*Reading passage*:
[Start of Attachment]
Green: overlap to be chopped out.
Normally, if we have m rectangles and n overlaps between them, constructing the graph would be an O(m2) operation because we would have to check all vertices for overlaps against each other. However, we can bypass a construction of the input graph entirely to get a O(m + n) traversal algorithm, which is going to be optimal since we will only analyze each rectangle once, and construct the output graph with no overlaps as efficiently as possible. O(m + n) assumes that your input rectangles are sorted according to their left edges in ascending order. If that is not the case, the algorithm will be O(mlog(m) + n) to account for the initial sorting step. Note that as the graph density increases, n will go from ~m to ~m2. This confirms the intuitive idea that the fewer overlaps there are, them more you would expect the process will run in O(m) time, while the more overlaps there are, the closer you will run to O(m2) time.
The space complexity of the proposed algorithm will be O(m): each rectangle in the input will result in at most two rectangles in the output, and 2m = O(m).
Enough about complexity analysis and on to the algorithm itself. The input will be a sequence of rectangles defined by L, R, H as you have now. I will assume that the input is sorted by the leftmost edge L. The output graph will be a linked list of rectangles defined by the same parameters, sorted in descending order by the rightmost edge. The head of the list will be the rightmost rectangle. The output will have no overlaps between any rectangles, so the total area of the skyline will just be the sum of H * (R - L) for each of the ~m output rectangles.
The reason for picking a linked list is that the only two operations we need is iteration from the head node and the cheapest insertion possible to maintain the list in sorted order. The sorting will be done as part of overlap checking, so we do not need to do any kind of binary searches through the list or anything like that.
Since the input list is ordered by increasing left edge and the output list is ordered by decreasing right edge, we can guarantee that each rectangle added will be checked only against the rectangles it actually overlaps1. We will do overlap checking and removal as shown in the diagram above until we reach a rectangle whose left edge is less than or equal to the left edge of the new rectangle. All further rectangles in the output list are guaranteed not to overlap with the new rectangle. This check-and-chop operation guarantees that each overlap is visited at most once, and that no non-overlapping rectangles are processed unnecessarily, making the algorithm optimal.
[End of Attachment]
*Task 1*:
Set down the part of the skyline algorithm text starting at "Enough about complexity" and ending at "the ~m output rectangles.", word for word.

*The records*:
[Start of Attachment]
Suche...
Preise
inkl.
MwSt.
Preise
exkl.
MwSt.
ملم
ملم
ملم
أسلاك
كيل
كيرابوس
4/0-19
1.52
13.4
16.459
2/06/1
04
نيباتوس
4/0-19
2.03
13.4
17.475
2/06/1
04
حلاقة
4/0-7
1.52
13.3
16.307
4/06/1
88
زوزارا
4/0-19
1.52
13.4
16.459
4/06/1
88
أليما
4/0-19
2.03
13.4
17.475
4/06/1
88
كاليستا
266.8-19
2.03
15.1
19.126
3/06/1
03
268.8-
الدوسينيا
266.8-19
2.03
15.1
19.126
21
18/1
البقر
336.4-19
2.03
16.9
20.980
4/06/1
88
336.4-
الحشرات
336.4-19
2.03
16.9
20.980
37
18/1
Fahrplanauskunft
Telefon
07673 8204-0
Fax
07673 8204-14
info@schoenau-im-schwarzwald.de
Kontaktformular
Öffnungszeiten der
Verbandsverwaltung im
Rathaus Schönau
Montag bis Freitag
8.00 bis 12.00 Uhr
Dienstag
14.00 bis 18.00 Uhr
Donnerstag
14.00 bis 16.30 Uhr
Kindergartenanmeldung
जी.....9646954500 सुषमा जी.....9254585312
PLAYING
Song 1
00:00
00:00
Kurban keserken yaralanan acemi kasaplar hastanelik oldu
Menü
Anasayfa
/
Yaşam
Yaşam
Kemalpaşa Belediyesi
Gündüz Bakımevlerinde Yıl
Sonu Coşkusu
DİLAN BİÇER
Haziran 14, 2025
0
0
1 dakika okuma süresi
[End of Attachment]
*Task 2*:
Extract every line of the records above, unchanged and in their original order.

*Response 1*:
Enough about complexity analysis and on to the algorithm itself. The input will be a sequence of rectangles defined by L, R, H as you have now. I will assume that the input is sorted by the leftmost edge L. The output graph will be a linked list of rectangles defined by the same parameters, sorted in descending order by the rightmost edge. The head of the list will be the rightmost rectangle. The output will have no overlaps between any rectangles, so the total area of the skyline will just be the sum of H * (R - L) for each of the ~m output rectangles.

*Response 2*:
Suche...
Preise
inkl.
MwSt.
Preise
exkl.
MwSt.
ملم
ملم
ملم
أسلاك
كيل
كيرابوس
4/0-19
1.52
13.4
16.459
2/06/1
04
نيباتوس
4/0-19
2.03
13.4
17.475
2/06/1
04
حلاقة
4/0-7
1.52
13.3
16.307
4/06/1
88
زوزارا
4/0-19
1.52
13.4
16.459
4/06/1
88
أليما
4/0-19
2.03
13.4
17.475
4/06/1
88
كاليستا
266.8-19
2.03
15.1
19.126
3/06/1
03
268.8-
الدوسينيا
266.8-19
2.03
15.1
19.126
21
18/1
البقر
336.4-19
2.03
16.9
20.980
4/06/1
88
336.4-
الحشرات
336.4-19
2.03
16.9
20.980
37
18/1
Fahrplanauskunft
Telefon
07673 8204-0
Fax
07673 8204-14
info@schoenau-im-schwarzwald.de
Kontaktformular
Öffnungszeiten der
Verbandsverwaltung im
Rathaus Schönau
Montag bis Freitag
8.00 bis 12.00 Uhr
Dienstag
14.00 bis 18.00 Uhr
Donnerstag
14.00 bis 16.30 Uhr
Kindergartenanmeldung
जी.....9646954500 सुषमा जी.....9254585312
PLAYING
Song 1
00:00
00:00
Kurban keserken yaralanan acemi kasaplar hastanelik oldu
Menü
Anasayfa
/
Yaşam
Yaşam
Kemalpaşa Belediyesi
Gündüz Bakımevlerinde Yıl
Sonu Coşkusu
DİLAN BİÇER
Haziran 14, 2025
0
0
1 dakika okuma süresi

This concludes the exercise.